I learned earlier today that classical music documentary maker Christopher Nupen had died.
Nupen is a big deal. He captured classical music artists on film at a point in time when they were regarded as relative rock stars. Search the internet and you’ll find black and white footage of Jacqueline du Pre and Daniel Barenboim and marvel at the joy found in endless candid moments. You might even wonder what changed between then and now. We celebrated them then. Why not now?
Nupen’s impact was in part secured by his modest delivery. Images were given priority. He was the master capturing behind the scenes footage. His scriptwriting was old school too: writing to pictures; show don’t tell. Given the team he surrounded himself with he might even be talked about as a creative leader too.

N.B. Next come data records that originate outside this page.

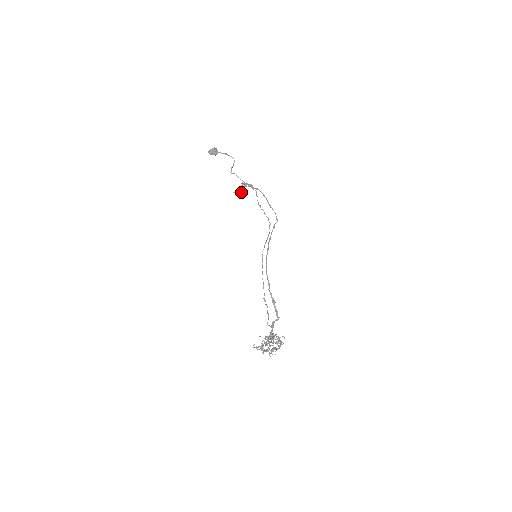
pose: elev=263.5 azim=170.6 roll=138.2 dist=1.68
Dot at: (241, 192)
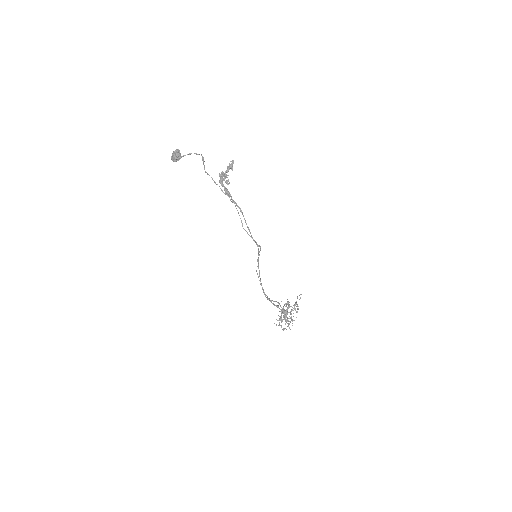
Dot at: occluded
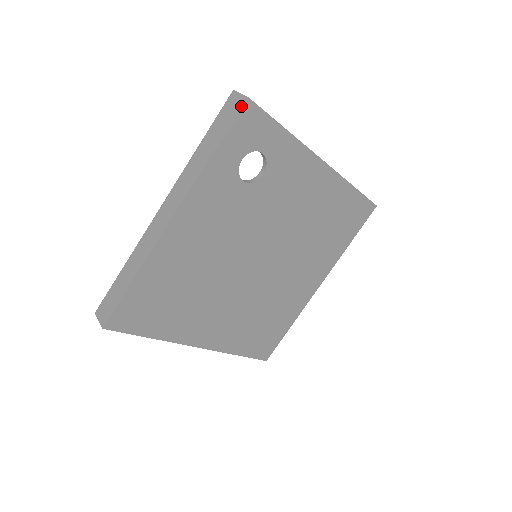
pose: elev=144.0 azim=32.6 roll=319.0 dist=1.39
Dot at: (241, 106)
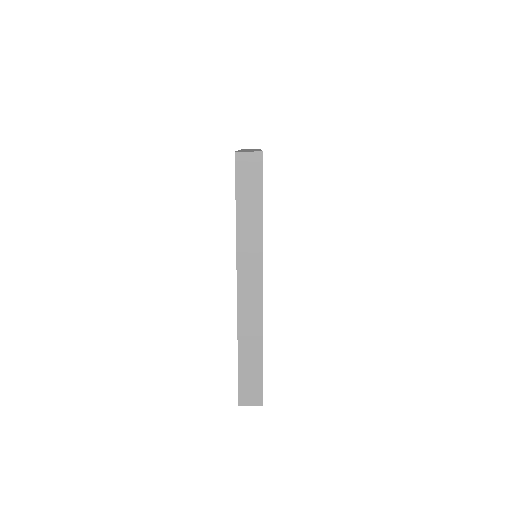
Dot at: (262, 163)
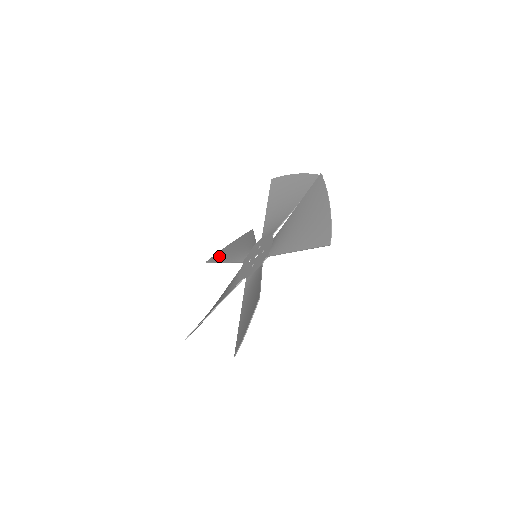
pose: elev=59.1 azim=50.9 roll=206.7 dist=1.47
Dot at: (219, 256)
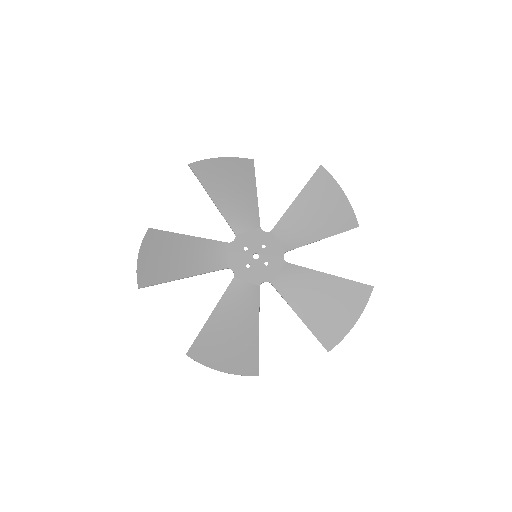
Dot at: (208, 176)
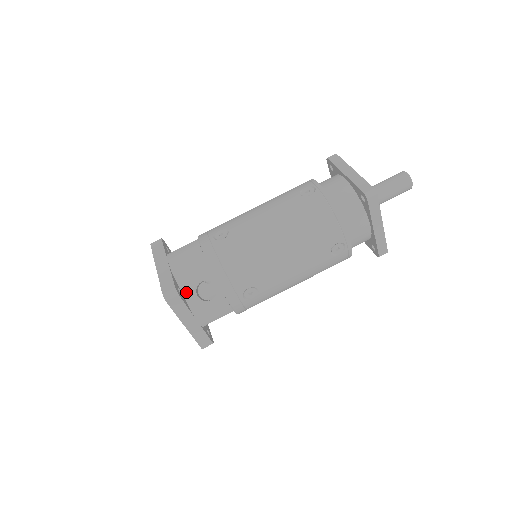
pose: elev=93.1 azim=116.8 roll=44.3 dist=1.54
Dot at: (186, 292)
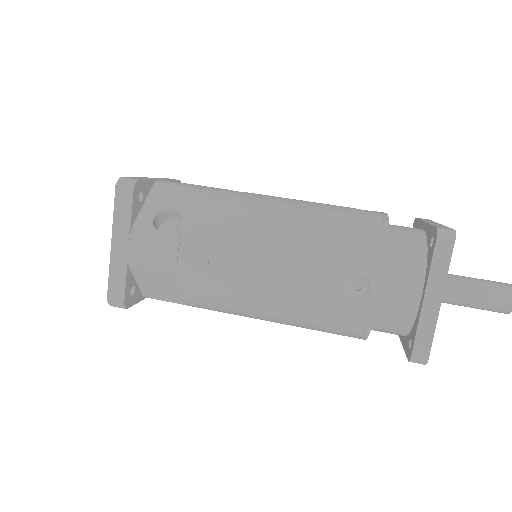
Dot at: (147, 208)
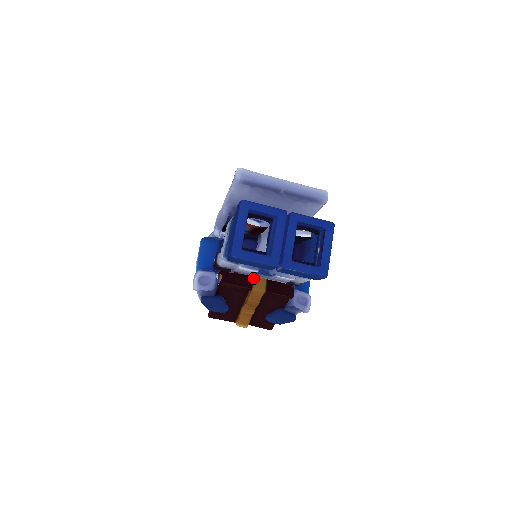
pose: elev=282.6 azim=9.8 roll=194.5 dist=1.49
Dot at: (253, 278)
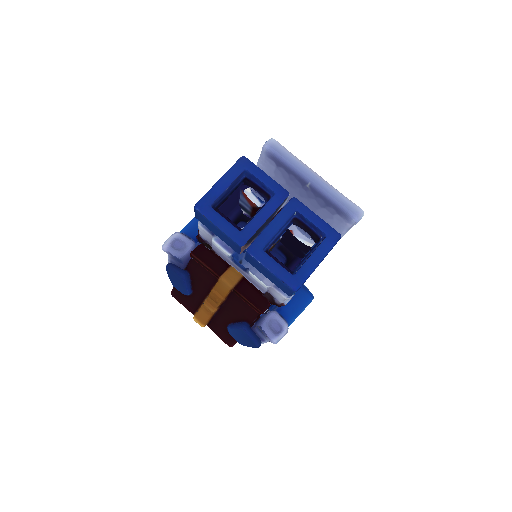
Dot at: (228, 267)
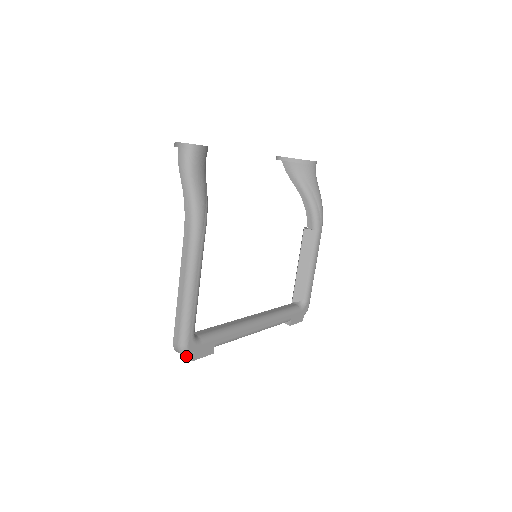
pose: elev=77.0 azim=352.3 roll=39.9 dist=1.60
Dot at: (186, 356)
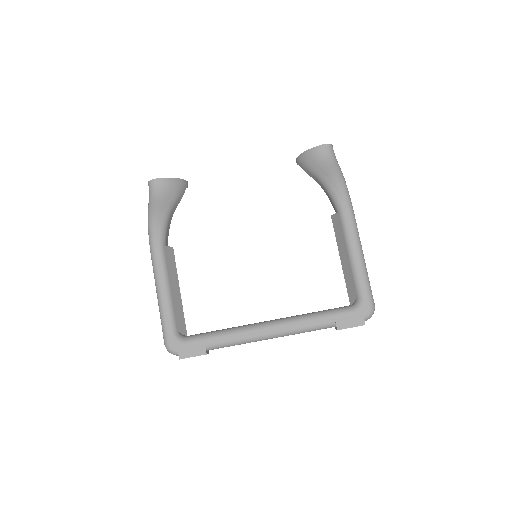
Dot at: occluded
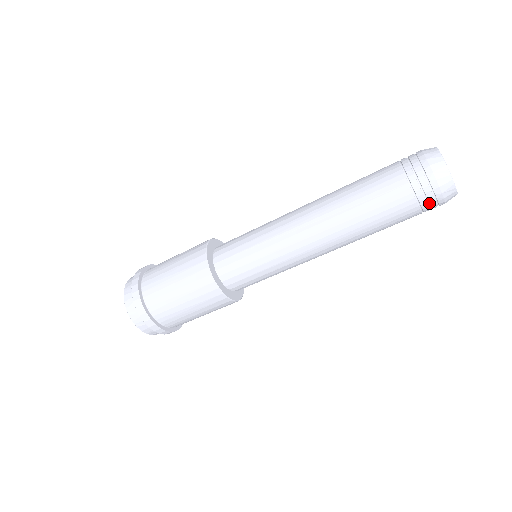
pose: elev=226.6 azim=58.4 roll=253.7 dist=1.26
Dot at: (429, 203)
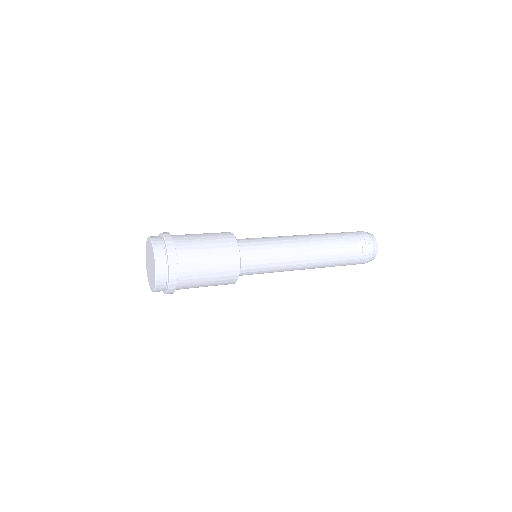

I posted earlier on Twitter and Facebook about his death. Got his death age wrong (by 2 years) and the original broadcast of his profile has on iPlayer wrong by 40. Minutes later, a corrective tweet is issued by one of his ‘creative producers’ at Allegro Films advising me of my errors.
Like it really matters THAT much. The man was brilliant. I enjoyed his work A Great Deal. But he’s dead now. Who’s really that offended that I got his age wrong or mistyped the date of his profile broadcast?
The classical music world really can be the snarky mean-spirited community it’s often criticised being. I used to defend it when others said so. Why bother now? Why do we now choose to overlook intent?